Directions for this task: Copy the text lines of every record below word for word, omitting the pictures.

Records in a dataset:
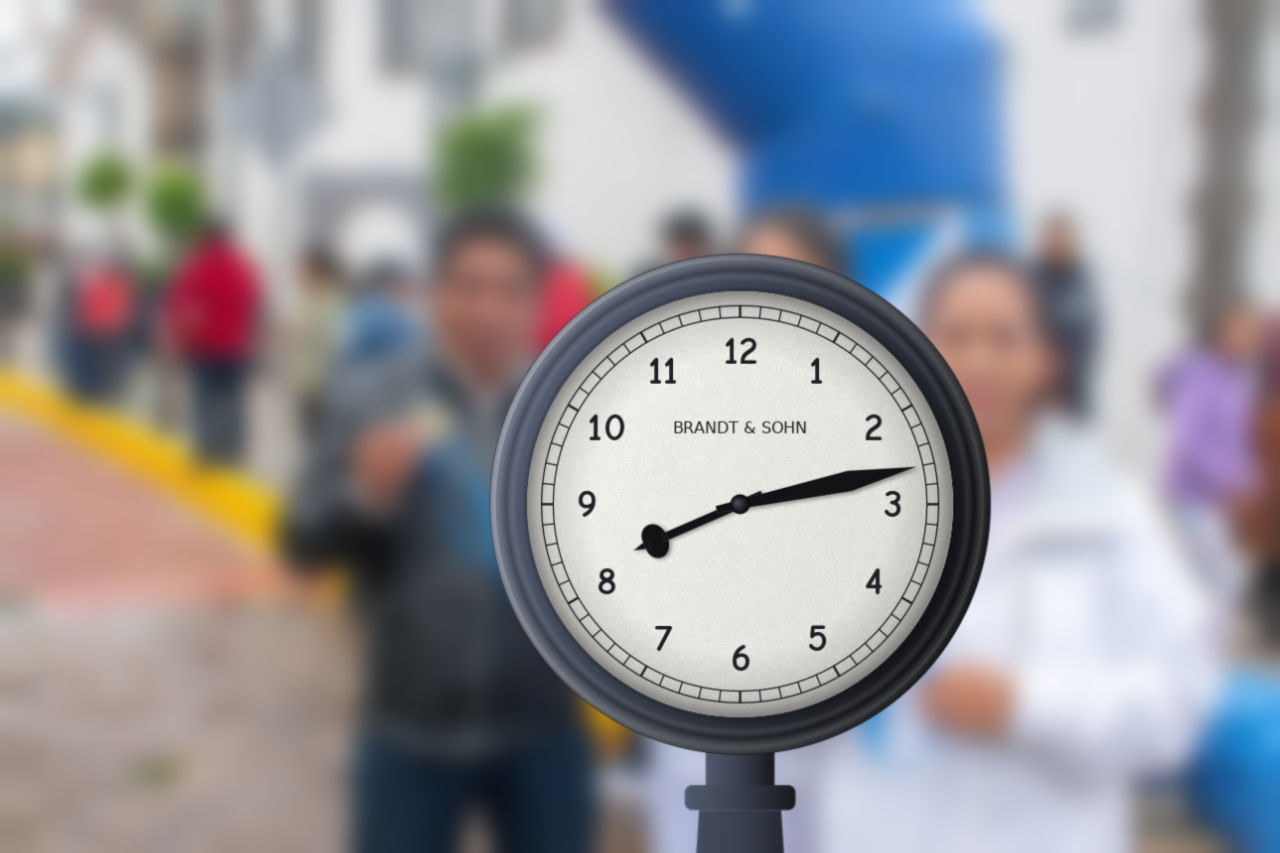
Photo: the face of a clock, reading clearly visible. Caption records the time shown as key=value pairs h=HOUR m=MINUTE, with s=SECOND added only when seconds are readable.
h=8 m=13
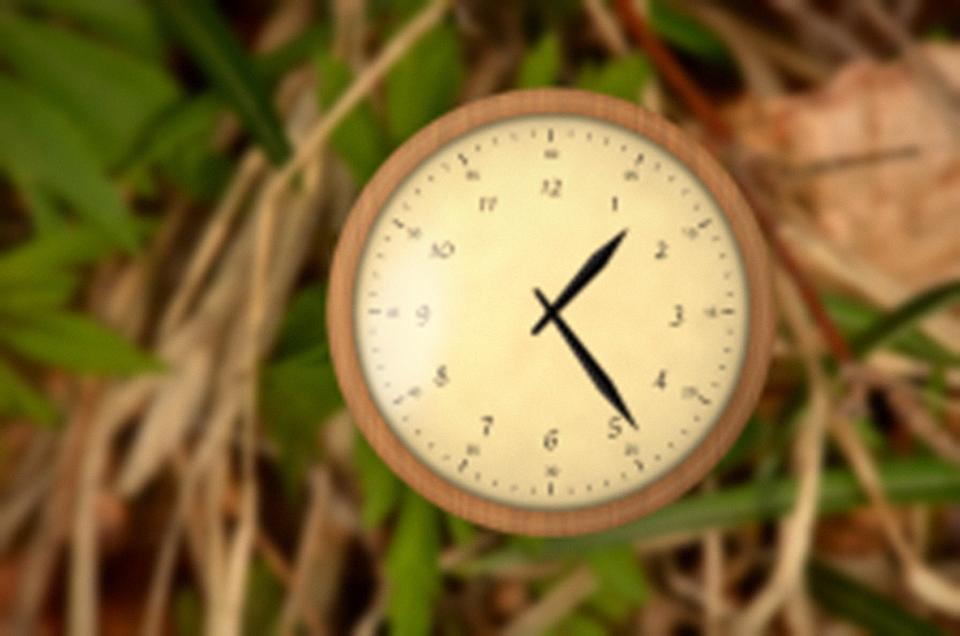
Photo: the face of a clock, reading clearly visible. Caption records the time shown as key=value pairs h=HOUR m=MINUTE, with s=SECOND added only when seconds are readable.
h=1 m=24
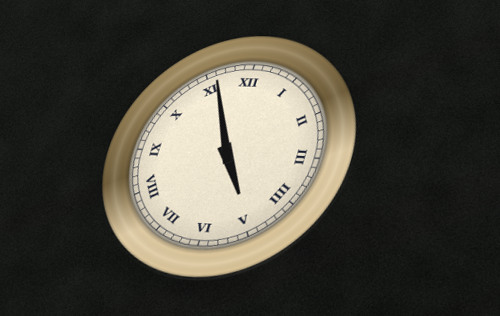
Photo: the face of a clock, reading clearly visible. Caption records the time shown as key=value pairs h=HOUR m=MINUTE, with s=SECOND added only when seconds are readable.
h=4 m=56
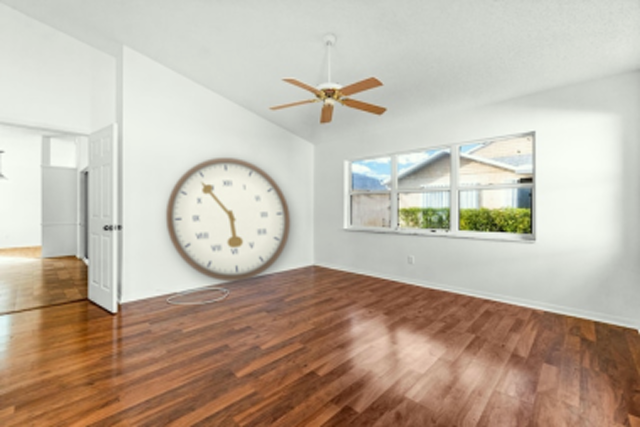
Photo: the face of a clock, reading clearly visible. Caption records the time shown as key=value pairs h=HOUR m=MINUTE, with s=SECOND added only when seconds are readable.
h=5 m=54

Answer to this problem:
Photo: the face of a clock, reading clearly visible. Caption records the time shown as key=value pairs h=HOUR m=MINUTE, with s=SECOND added only when seconds are readable.
h=8 m=13
Photo: the face of a clock, reading clearly visible. Caption records the time shown as key=value pairs h=HOUR m=MINUTE, with s=SECOND added only when seconds are readable.
h=1 m=24
Photo: the face of a clock, reading clearly visible. Caption records the time shown as key=value pairs h=HOUR m=MINUTE, with s=SECOND added only when seconds are readable.
h=4 m=56
Photo: the face of a clock, reading clearly visible. Caption records the time shown as key=value pairs h=HOUR m=MINUTE, with s=SECOND added only when seconds are readable.
h=5 m=54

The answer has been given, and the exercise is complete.